Hate to be the noob who takes a picture of their desktop. but the machine I'm working has problems taking screenshots. Anyway, here it is
Alldata/curdata are just subsets of the 3x7 array... actually it's a 3x8, but the last is just an int.
Interesting side point: I interrupted the saving process and the variable seemed to save just fine. I trained a new svm on the saved data and it works just fine.

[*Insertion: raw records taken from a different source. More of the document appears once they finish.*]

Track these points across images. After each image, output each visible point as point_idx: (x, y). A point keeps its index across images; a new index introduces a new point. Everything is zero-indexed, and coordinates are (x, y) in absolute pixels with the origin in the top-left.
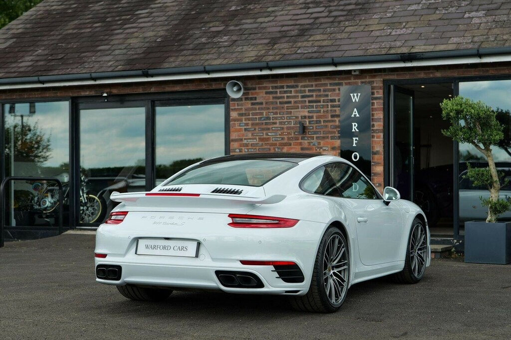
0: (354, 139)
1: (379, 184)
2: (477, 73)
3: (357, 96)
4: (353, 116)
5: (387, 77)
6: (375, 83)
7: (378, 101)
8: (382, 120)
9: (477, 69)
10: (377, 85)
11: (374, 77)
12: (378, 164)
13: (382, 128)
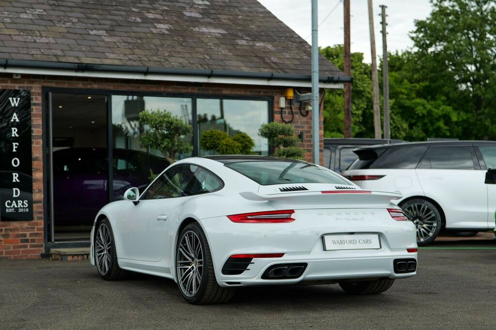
0: (14, 144)
1: (39, 190)
2: (130, 88)
3: (17, 100)
4: (12, 120)
5: (46, 84)
6: (34, 89)
7: (37, 107)
8: (41, 127)
9: (130, 85)
10: (36, 91)
11: (33, 82)
12: (38, 170)
13: (41, 134)
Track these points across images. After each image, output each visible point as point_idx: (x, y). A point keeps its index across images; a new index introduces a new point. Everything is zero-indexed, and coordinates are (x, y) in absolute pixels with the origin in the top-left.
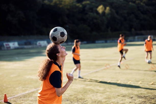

I'd like to not do that in the future though.
Using whos:
Name Size Bytes Class Attributes
AllData 3x6 473300 cell
Image 240x352x3 253440 uint8
RESTOREDEFAULTPATH_EXECUTED 1x1 1 logical
SVMKeeper 3x8 2355638 cell
ans 3x6 892410 cell
curData 3x6 473300 cell
dirpath 1x67 134 char
im 240x352x3 1013760 single
s 1x1 892586 struct
Updates:
1.Does this always happen, or did you only do it once?
-It always happens
2.Does it take the same time when you save it to a different (local) drive?
-I will investigate this more when I get back to that computer
3.How long does it take to save a 500kb matrix to that folder?
-Almost instantaneous
4.And as asked above, what is the function call that you use?
-Code added below
(Image is a rgb image)
MaskedImage(:,:,1)=Image(:,:,1).*Mask;
MaskedImage(:,:,2)=Image(:,:,2).*Mask;
MaskedImage(:,:,3)=Image(:,:,3).*Mask;
MaskedImage=im2single(MaskedImage);
....
(I use some method to create a bounding box around my 16x20 image)
(this is in a loop of that occurs about 100-200 times)
Misfire=input('is this a misfire?','s');
if (strcmpi(Misfire,'yes'))
curImageReal=MaskedImage(j:j+Ybound,i:i+Xbound,:);
Training{curTrainingIndex}=curImageReal; %Training is a cell array of images
Labels{curTrainingIndex}='ncr';
curTrainingIndex=curTrainingIndex+1;
end
(the loop ends)...
SaveAndUpdate=input('Would you like to save this data?(say yes,definitely)','s');
undecided=1;
while(undecided)
if(strcmpi(SaveAndUpdate,'yes,definitely'))
AllData{curSVM,4}=Training;
AllData{curSVM,5}=Labels;
save(strcat(dirpath,'/',TrainingName),'AllData'); <---STUCK HERE
undecided=0;
else
DontSave=input('Im not going to save. Say YESNOSAVE to NOT SAVE','s')
if(strcmpi(DontSave,'yesnosave'))
undecided=0;
else
SaveAndUpdate=input('So... save? (say yes,definitely)','s');
end
end
end
It is a bit unclear if you are doing some custom file saving or not. If it is the first, I'm guessing that you have a really slow save loop going on, maybe some hardware issues. Try to save the data using MATLAB's save function:
tic
save('test.mat', 'AllData')
toc
if that works fine try to work your way from there e.g. saving one element at a time etc.
You can profile your code by using the profiler, open it with the command profile viewer and then type in the code, script or function that you want to profile in the input text field.
This isn't a great answer, but it seems that the problem was that I was saving the version of my image after I had converted it to a single. I don't know why this would cause such a dramatic slowdown (after removing this line of code it worked instantly) so if someone could edit my answer to shed more light on the situation, that would be appreciated.